Ele cobra uma pequena taxa, a partir de US$ 0,42 (cerca de R$ 2,37) por download de arquivo. Mesmo assim, ele diz não considerar isso um “empreendimento comercial”.

Plataformas como a Strava são formas populares utilizadas por muitas pessoas para monitoramento de rotinas de exercícios. Algumas pessoas também afirmam que aplicativos como este as ajudam a manter uma responsabilidade com atividades físicas. Mas problemas podem surgir com a competitividade demasiada —quando os usuários flertam com lesões ao se exercitarem intensamente em tentativas imprudentes de superar amigos ou chegarem ao topo dos placares de líderes da plataforma.

Como era de se esperar, alguns usuários recorreram a atalhos, como alugar mulas ou andar de bicicleta elétrica para completar suas jornadas em tempo recorde. Extremo? Claro. Mas acontece.

Cliff Simpkins, 50 anos, de Washington, nos Estados Unidos, afirma que o site de Bouffard repercutiu nele por causa das experiências de sua família com o Duolingo, o programa de aprendizado de idiomas. Seus três filhos recorreram a aulas de inglês para melhorar suas classificações antes de perceberem que era algo bobo e contraproducente.

“Foi um momento de aprendizado sólido para as crianças quando elas perceberam o quanto iriam ‘competir’ pela gamificação, abandonando completamente a experiência de aprendizado”, diz Simpkins, que trabalha com marketing para desenvolvedores. “Adoro o espírito original de conexão e de ajudar a apoiar os outros, mas parece que isso pode ficar feio rapidamente.”

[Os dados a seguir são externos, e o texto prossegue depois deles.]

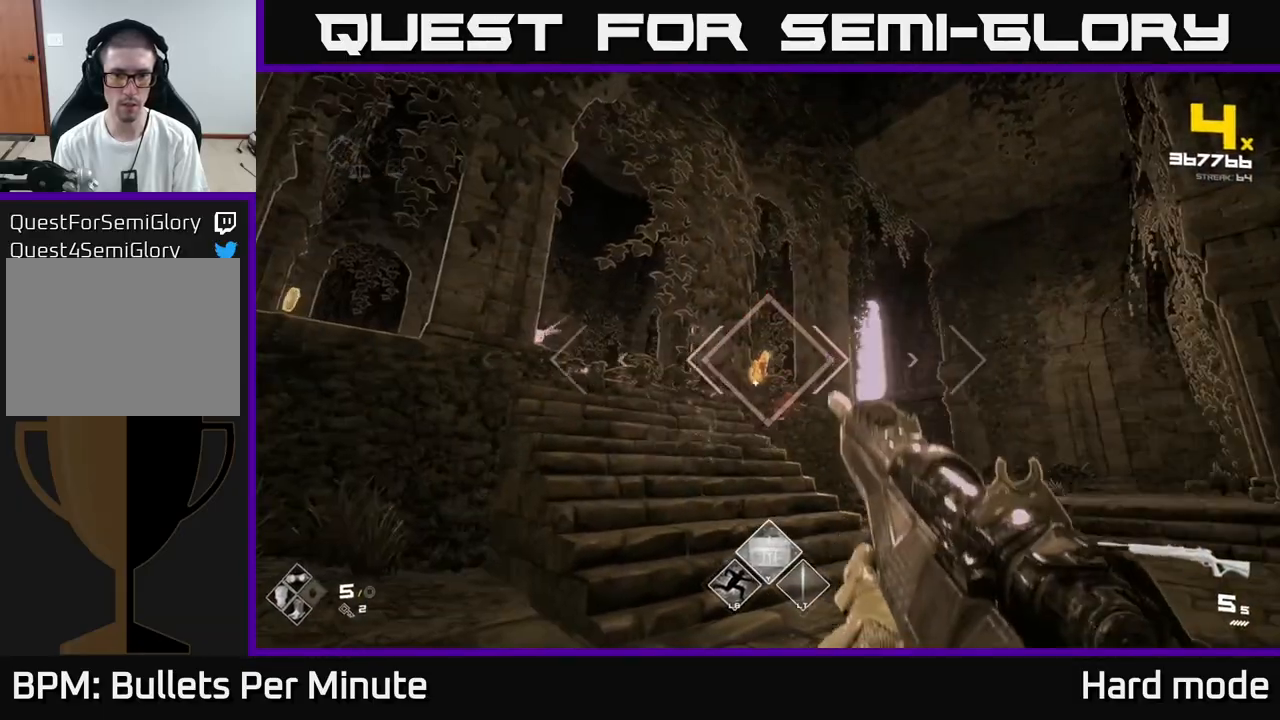
{"buttons": ["R2"], "left_stick": "right", "right_stick": "center", "events": [[83, "R2", "down"], [233, "R2", "up"], [283, "left_stick", "right"], [417, "R2", "down"]]}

Duncan McCabe, contador de Ontário, no Canadá, que se autodenomina um entusiasta da “arte Strava”, diz se entristecer ao ver pessoas postando treinos falsos no aplicativo. No ano passado, McCabe, de 32 anos, transformou cerca de 120 corridas ao longo de 10 meses em uma animação de 27 segundos de um boneco de palito correndo pelas ruas de Toronto.

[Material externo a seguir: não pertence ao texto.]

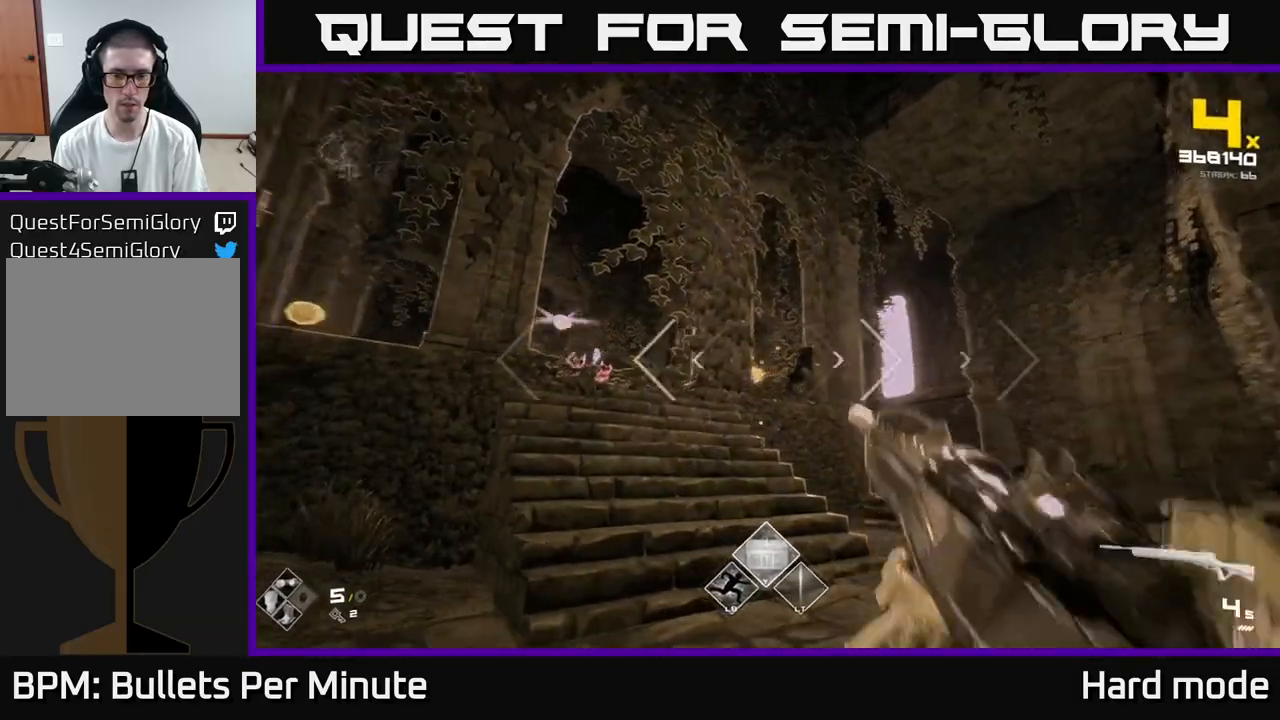
{"buttons": [], "left_stick": "center", "right_stick": "left", "events": [[50, "R2", "up"], [117, "left_stick", "up-right"], [250, "R2", "down"], [317, "right_stick", "left"], [417, "R2", "up"], [417, "left_stick", "center"]]}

“O esforço impraticável empregado na criação da arte é o que a torna interessante”, completa. “Sem o esforço físico, é apenas um Etch-A-Sketch digital.”

Por usa vez, Bouffard diz manter sua conta no Strava livre de atividades fraudulentas. (Ele tem uma conta reserva para fins criativos.) O desenvolvedor esclarece ainda que seu site era exclusivamente para “fins de entretenimento” e que não queria que as pessoas publicassem atividades enganosas.

“Você nunca sabe se eles vão lançar um algoritmo amanhã e pegar todo mundo”, diz ele. “Não posso ser responsável por isso.”